Each line below with the word "primitives" needs to be copied.

--- RAW DATA ---
——
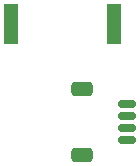
<source format=gbr>
%TF.GenerationSoftware,KiCad,Pcbnew,8.0.7*%
%TF.CreationDate,2025-01-22T04:17:01+01:00*%
%TF.ProjectId,beacon,62656163-6f6e-42e6-9b69-6361645f7063,rev?*%
%TF.SameCoordinates,Original*%
%TF.FileFunction,Paste,Bot*%
%TF.FilePolarity,Positive*%
%FSLAX46Y46*%
G04 Gerber Fmt 4.6, Leading zero omitted, Abs format (unit mm)*
G04 Created by KiCad (PCBNEW 8.0.7) date 2025-01-22 04:17:01*
%MOMM*%
%LPD*%
G01*
G04 APERTURE LIST*
G04 Aperture macros list*
%AMRoundRect*
0 Rectangle with rounded corners*
0 $1 Rounding radius*
0 $2 $3 $4 $5 $6 $7 $8 $9 X,Y pos of 4 corners*
0 Add a 4 corners polygon primitive as box body*
4,1,4,$2,$3,$4,$5,$6,$7,$8,$9,$2,$3,0*
0 Add four circle primitives for the rounded corners*
1,1,$1+$1,$2,$3*
1,1,$1+$1,$4,$5*
1,1,$1+$1,$6,$7*
1,1,$1+$1,$8,$9*
0 Add four rect primitives between the rounded corners*
20,1,$1+$1,$2,$3,$4,$5,0*
20,1,$1+$1,$4,$5,$6,$7,0*
20,1,$1+$1,$6,$7,$8,$9,0*
20,1,$1+$1,$8,$9,$2,$3,0*%
G04 Aperture macros list end*
%ADD10RoundRect,0.150000X0.625000X-0.150000X0.625000X0.150000X-0.625000X0.150000X-0.625000X-0.150000X0*%
%ADD11RoundRect,0.250000X0.650000X-0.350000X0.650000X0.350000X-0.650000X0.350000X-0.650000X-0.350000X0*%
%ADD12R,1.300000X3.400000*%
G04 APERTURE END LIST*
D10*
%TO.C,J1*%
X12500000Y8000000D03*
X12500000Y9000000D03*
X12500000Y10000000D03*
X12500000Y11000000D03*
D11*
X8625000Y6700000D03*
X8625000Y12300000D03*
%TD*%
D12*
%TO.C,BZ1*%
X11350000Y17800000D03*
X2650000Y17800000D03*
%TD*%
M02*

</source>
——
--- SOLUTION ---
0 Add four circle primitives for the rounded corners*
0 Add four rect primitives between the rounded corners*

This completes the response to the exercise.